Sabtu, 25 Oktober 2014

Hijrah

Hijrah

Achmad Fauzi  ;  Aktivis Multikulturalisme
KORAN TEMPO, 24 Oktober 2014
                                                
                                                                                                                       


Pergantian Tahun Baru Islam 1 Muharram 1436 Hijriah beriringan dengan peristiwa besar peralihan orde dari SBY ke Joko Widodo.

Tafsir temali waktu yang berdekatan antara epos kenabian dan momentum kenegaraan tersebut menyiratkan adanya titik singgung spirit agama dalam menjiwai kehidupan bernegara. Hal ini relevan dengan kajian sosiologi Donald Smith (1970) yang mengaitkan peran agama dalam masyarakat dari perspektif sistem politik.

Tahun baru Hijriah adalah siklus pengingat peristiwa hijrahnya Nabi Muhammad dari Mekah ke Yatsrib (Madinah). Di kota ini berhasil diletakkan dasar-dasar kehidupan masyarakat berkeadaban (civilized). Elemen suku, agama, dan kepentingan disatukan dalam satu wadah kebangsaan. Nilai egalitarianisme, keadilan, dan musyawarah menjadi pilar penopang tegaknya sendi keadaban. Capaian tatanan politik beradab tersebut tak bisa dilepaskan dari ikhtiar politik Nabi dalam melakukan "hijrah paradigma". Suatu proses revolusi mental yang membangunkan kesadaran tentang arti keguyuban dan kewargaan.

Jika demikian, hijrah secara maknawi bukan sekadar perpindahan fisik dari tempat yang kacau ke wilayah aman, tapi juga pembaruan kerangka berpikir dari jumud dan beku ke tatanan paradigma inklusif dan beradab.

Bangsa Indonesia perlu banyak menggali nilai filosofis hijrah, khususnya dalam membangun keadaban politik. Nabi Muhammad sebagai pemimpin politik berhasil menyatukan semesta kepentingan kaum Muhajirin (kelompok pendatang) dan Anshar (kalangan pribumi) melalui cara demokratis dan setara. Tidak ada kesumat abadi karena musyawarah lebih diutamakan dalam pengambilan keputusan. Semua ikhtiar kebangsaan tersebut tecermin pada traktat yang tertuang dalam butir-butir Piagam Madinah.

Kondisi terbalik terjadi di republik ini. Musyawarah untuk mencapai mufakat selalu menemui jalan buntu. Terlalu banyak kerumunan kepentingan di sekitar kekuasaan yang berjubel mencari jatah. Demokrasi dibegal oleh kelompok pemangsa kekuasaan berwatak buas.

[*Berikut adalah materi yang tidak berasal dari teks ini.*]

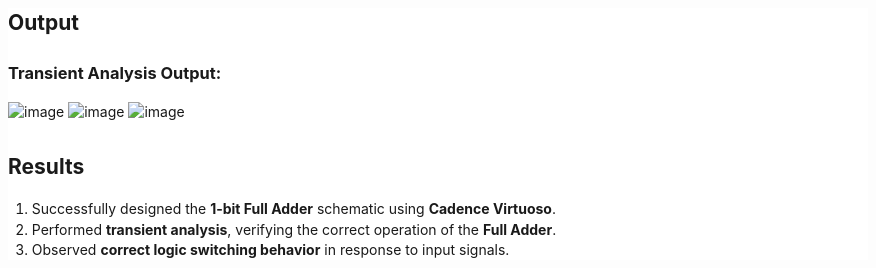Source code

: 
## Output
### Transient Analysis Output:
<img width="1915" height="1075" alt="image" src="https://github.com/user-attachments/assets/727ecc33-bd85-44d7-86e8-c2f4ab6617af" />
<img width="1919" height="1079" alt="image" src="https://github.com/user-attachments/assets/9557f78e-f79f-414b-abd7-4041087fbcf6" />
<img width="1648" height="880" alt="image" src="https://github.com/user-attachments/assets/016b6bdf-18b5-4016-94e1-c90510997d18" />

## Results
1. Successfully designed the **1-bit Full Adder** schematic using **Cadence Virtuoso**.
2. Performed **transient analysis**, verifying the correct operation of the **Full Adder**.
3. Observed **correct logic switching behavior** in response to input signals.
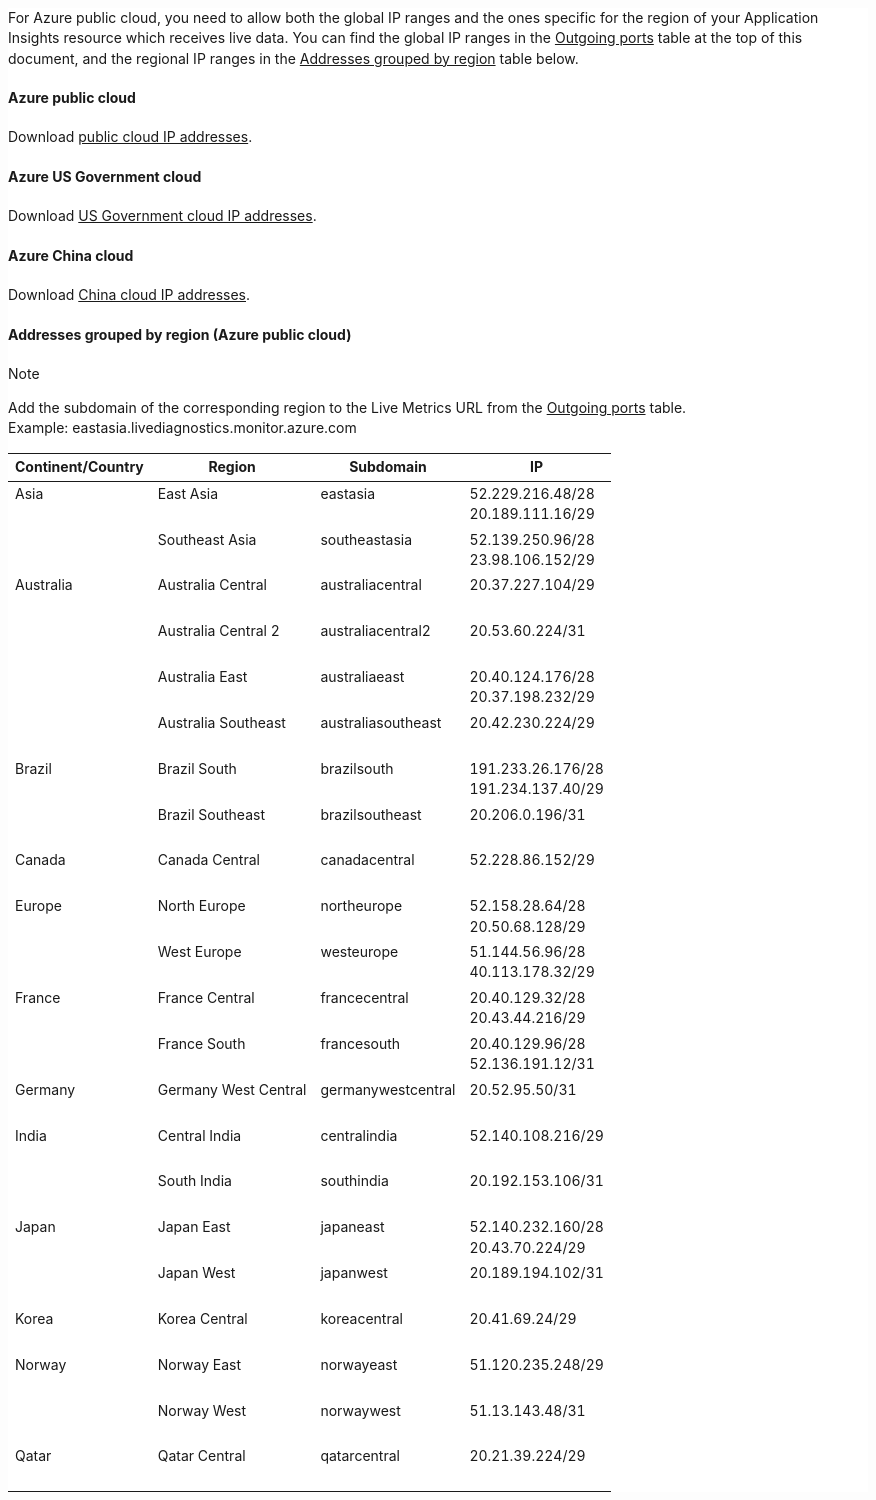 For Azure public cloud, you need to allow both the global IP ranges and the ones specific for the region of your Application Insights resource which receives live data. You can find the global IP ranges in the [Outgoing ports](#outgoing-ports) table at the top of this document, and the regional IP ranges in the [Addresses grouped by region](#addresses-grouped-by-region-azure-public-cloud) table below.

#### Azure public cloud

Download [public cloud IP addresses](https://www.microsoft.com/download/details.aspx?id=56519).

#### Azure US Government cloud

Download [US Government cloud IP addresses](https://www.microsoft.com/download/details.aspx?id=57063).

#### Azure China cloud

Download [China cloud IP addresses](https://www.microsoft.com/download/details.aspx?id=57062).

#### Addresses grouped by region (Azure public cloud)

> [!NOTE]
> Add the subdomain of the corresponding region to the Live Metrics URL from the [Outgoing ports](#outgoing-ports) table.<br/>
> Example: eastasia.livediagnostics.monitor.azure.com

| Continent/Country | Region | Subdomain | IP |
| --- | --- | --- | --- |
|Asia|East Asia|eastasia|52.229.216.48/28<br/>20.189.111.16/29|
||Southeast Asia|southeastasia|52.139.250.96/28<br/>23.98.106.152/29|
|Australia|Australia Central|australiacentral|20.37.227.104/29<br/><br/>|
||Australia Central 2|australiacentral2|20.53.60.224/31<br/><br/>|
||Australia East|australiaeast|20.40.124.176/28<br/>20.37.198.232/29|
||Australia Southeast|australiasoutheast|20.42.230.224/29<br/><br/>|
|Brazil|Brazil South|brazilsouth|191.233.26.176/28<br/>191.234.137.40/29|
||Brazil Southeast|brazilsoutheast|20.206.0.196/31<br/><br/>|
|Canada|Canada Central|canadacentral|52.228.86.152/29<br/><br/>|
|Europe|North Europe|northeurope|52.158.28.64/28<br/>20.50.68.128/29|
||West Europe|westeurope|51.144.56.96/28<br/>40.113.178.32/29|
|France|France Central|francecentral|20.40.129.32/28<br/>20.43.44.216/29|
||France South|francesouth|20.40.129.96/28<br/>52.136.191.12/31|
|Germany|Germany West Central|germanywestcentral|20.52.95.50/31<br/><br/>|
|India|Central India|centralindia|52.140.108.216/29<br/><br/>|
||South India|southindia|20.192.153.106/31<br/><br/>|
|Japan|Japan East|japaneast|52.140.232.160/28<br/>20.43.70.224/29|
||Japan West|japanwest|20.189.194.102/31<br/><br/>|
|Korea|Korea Central|koreacentral|20.41.69.24/29<br/><br/>|
|Norway|Norway East|norwayeast|51.120.235.248/29<br/><br/>|
||Norway West|norwaywest|51.13.143.48/31<br/><br/>|
|Qatar|Qatar Central|qatarcentral|20.21.39.224/29<br/><br/>|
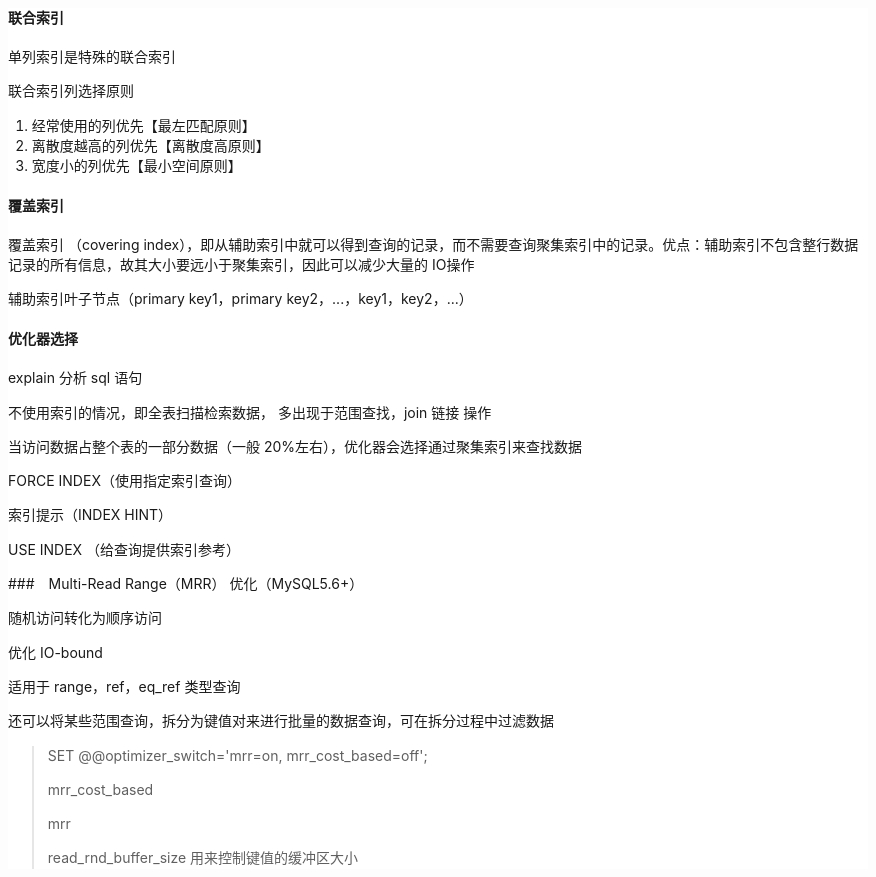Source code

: 

#### 联合索引

单列索引是特殊的联合索引



联合索引列选择原则

1. 经常使用的列优先【最左匹配原则】
2. 离散度越高的列优先【离散度高原则】
3. 宽度小的列优先【最小空间原则】



#### 覆盖索引

覆盖索引 （covering index），即从辅助索引中就可以得到查询的记录，而不需要查询聚集索引中的记录。优点：辅助索引不包含整行数据记录的所有信息，故其大小要远小于聚集索引，因此可以减少大量的 IO操作

辅助索引叶子节点（primary key1，primary key2，...，key1，key2，...）



#### 优化器选择

explain 分析 sql 语句

不使用索引的情况，即全表扫描检索数据， 多出现于范围查找，join 链接 操作

当访问数据占整个表的一部分数据（一般 20%左右），优化器会选择通过聚集索引来查找数据



FORCE INDEX（使用指定索引查询）

索引提示（INDEX HINT）

USE INDEX （给查询提供索引参考）















###　Multi-Read Range（MRR） 优化（MySQL5.6+）



随机访问转化为顺序访问

优化 IO-bound

适用于 range，ref，eq_ref 类型查询



还可以将某些范围查询，拆分为键值对来进行批量的数据查询，可在拆分过程中过滤数据

> SET @@optimizer_switch='mrr=on, mrr_cost_based=off';
>
> mrr_cost_based
>
> mrr
>
> read_rnd_buffer_size 用来控制键值的缓冲区大小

Belum lagi soal tensi politik di kalangan bawah yang belum turun. Sejak panggung suksesi pemilihan presiden dihelat, tak dimungkiri elemen masyarakat terpolarisasi dalam faksi-faksi yang berlawanan. Suhu politik yang panas kian memantik api permusuhan. Celakanya, fitnah dan politik tuna-adab riuh gentayangan merusak akal budi.

Sebagai seorang pemimpin, Jokowi harus mampu merangkul kelompok yang berseberangan pilihan politik dalam satu semangat. Istilah politik di meja makan yang mempertemukan Jokowi dengan Prabowo Subianto, beberapa waktu yang lalu, adalah langkah besar agar tensi ketegangan dua kutub di tataran akar rumput tidak menggumpal menjadi destruksi sosial. Sikap kenegarawanan dua tokoh ini harus direspons dengan menghentikan segala bentuk sinisme.

Jejaring sosial hingga kini masih disesaki aroma sinisme terhadap Jokowi. Padahal kebaikan tetaplah kebaikan, tak peduli pelakunya berseberangan politik. Berbeda pilihan politik lazim terjadi di negara yang menjunjung nilai demokrasi. Tapi menciptakan iklim politik tidak sehat untuk meneguhkan afiliasi politik sebagai realitas tunggal tentu tindakan keliru. Sudah saatnya bangsa Indonesia tidak lagi melihat siapa presidennya, tapi yang lebih substantif adalah apa dan bagaimana janji politik itu ditunaikan.